1. Uyuşmazlık ve Hukuki Nitelendirme

Uyuşmazlık, adına tapuda tescil edilen taşınmazın tapusunun iptali (zapt) nedeniyle rayiç bedelin tahsili istemine ilişkindir.

2. İlgili Hukuk

1. 6098 sayılı Türk Borçlar Kanunu'nun (6098 sayılı Kanun) "Sözleşmelerin yorumu, muvazaalı işlemler" başlıklı 19 uncu maddesi.

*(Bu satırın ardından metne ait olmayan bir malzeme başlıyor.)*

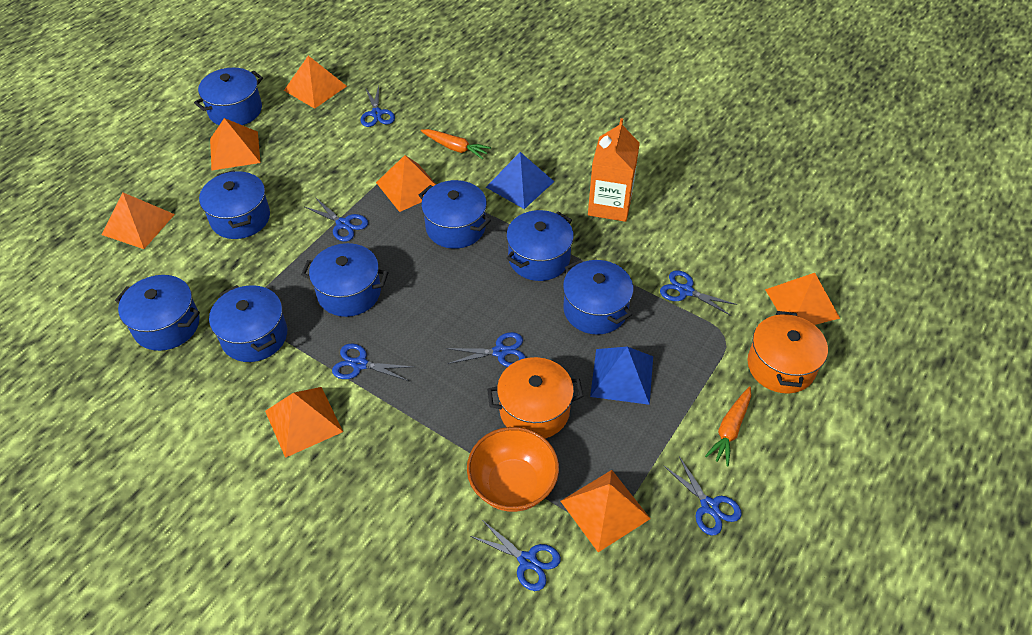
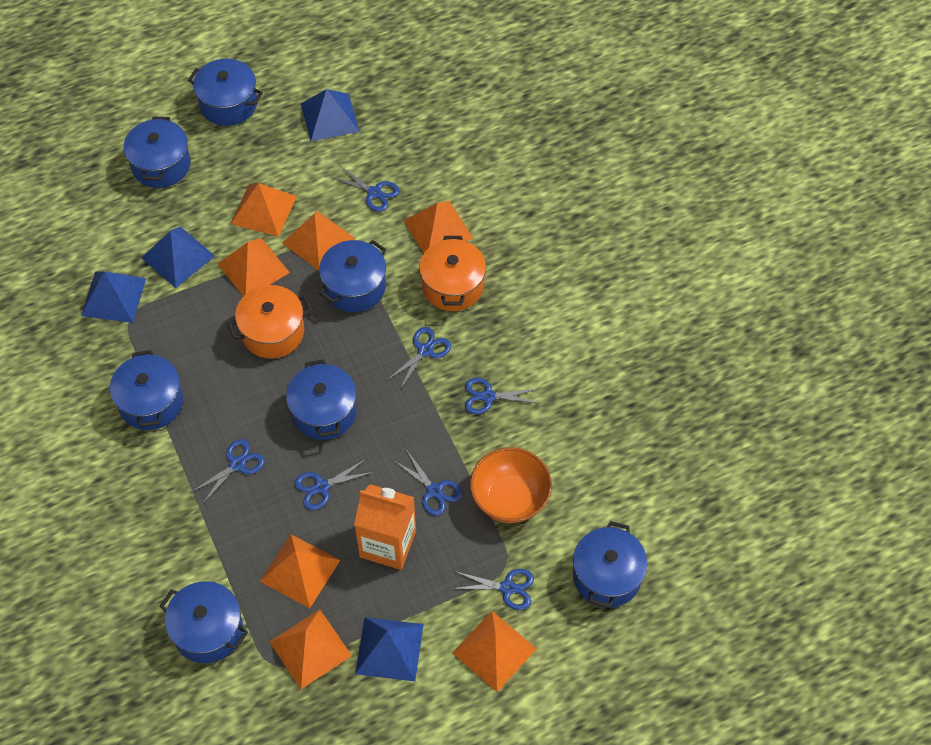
blue pot: [115,275,200,351] [194,68,263,125] [199,170,270,239] [209,285,287,362] [301,243,389,317] [419,180,491,249] [506,210,574,281] [563,259,634,335] = 8 -> [110,350,183,430] [124,117,191,188] [160,581,248,663] [188,59,263,126] [286,359,357,440] [319,240,387,312] [573,521,647,608] = 7
blue pyramid: [486,152,554,209] [590,347,653,405] = 2 -> [81,271,146,323] [141,227,215,288] [301,89,360,141] [355,617,424,681] = 4
orange carrot: [421,129,491,159] [705,386,751,467] = 2 -> none = 0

2. 6098 sayılı Kanun'un "Zapttan sorumluluk" başlıklı 214 üncü maddesi.

3.Değerlendirme

Dava dosyasının incelenmesinde; Antalya 4. Asliye Hukuk Mahkemesinin 2011/492 E. sayılı davasında "...öncelikle davacı adına kayıtlı olan gayrımenkulün satışına sebep olan 3. İcra Müdürlüğünün 2007/1245 E. sayılı takip dosyasındaki tüm işlemlerin 5. İcra Hukuk Mahkemesinin 2009/366 E., 2010/62 K. sayılı dosyası ile iptaline karar verildiği ve Yüksek Yargıtay onaması ile kesinleştiği hususu sabittir. Dolayısıyla tapu devrinin hükümsüz olduğu ve davalı ...'nun yolsuz tescil ile hak sahibi olduğu anlaşılmaktadır. Ancak diğer davalı ... taraflar arasındaki ilişkinin dışında üçüncü şahıs olup iyi niyetinin mahkememizce değerlendirilmesine gerek duyulmuştur. Öncelikle davalı ...'nun gayrımenkulü devir işlemlerinde işlem yaptıkları değer gayrımenkulün gerçek değerinden çok çok düşüktür. Ayrıca ...'nun gayrımenkulün devrine esas olan 6. Asliye Hukuk Mahkemesi dosyasında dayanak noter işlemi tarihinin 10.12.2009, dava tarihinin 15.12.2009, davalının kendisine tebligat yapılmadan Mahkemeye kendiliğinden başvurup kendi rızası ile tebligatı alması, yeni ve kısa duruşma için talepte bulunması, temyizden feragat etmesi, karar tarihinin 18.12.2009 olması ve tarafların temyizden karşılıklı feragat etmeleri sebebi bu özel gelişmeler karşısında davalının iyi niyetli olduğu yolundaki iddialara itibar edilmemiştir. Yapılan işlemlerin tamamının muvazaalı olduğu ve 5. İcra Hukuk Mahkemesince tüm işlemlerin iptal edilmesine karşın gayrımenkulün gerçek malikine iadesine engel olmak için böylesi muvazaalı yola gidildiği anlaşılmaktadır..." gerekçesine dayanılarak davacı adına kayıtlı tapunun iptaline karar verildiği, söz konusu Mahkeme kararında davacı ve davalı arasında yapılan işlemlerin muvazaalı olduğu belirtildiği, Mahkeme kararının Yargıtay denetiminden geçerek 16.03.2015 tarihinde kesinleştiği, davacının taşınmazın elinden alınma tehlikesini sözleşmenin kurulduğu sırada biliyor olduğu, davalının ayrıca söz konusu sorumluluğu üstlendiği davacı tarafça ispat edilemediği, davalının bu anlamda zapttan kaynaklı sorumlu olmadığı anlaşılmakla davacı vekilinin tüm temyiz itirazlarının reddi gerekmiştir.

VI. KARAR

Açıklanan sebeplerle;

Davacı vekilinin yerinde bulunmayan temyiz itirazlarının reddiyle usul ve kanuna uygun Bölge Adliye Mahkemesi kararının 6100 sayılı Kanun’un 370 inci maddesinin birinci fıkrası uyarınca ONANMASINA,

17.100,00 TL Yargıtay duruşması vekalet ücretinin davacıdan alınıp, davalıya verilmesine,

Aşağıda yazılı bakiye temyiz harcının temyiz edene yükletilmesine,

Dosyanın İlk Derece Mahkemesine, kararın bir örneğinin Bölge Adliye Mahkemesine gönderilmesine,

05.02.2024 tarihinde oy birliği ile karar verildi.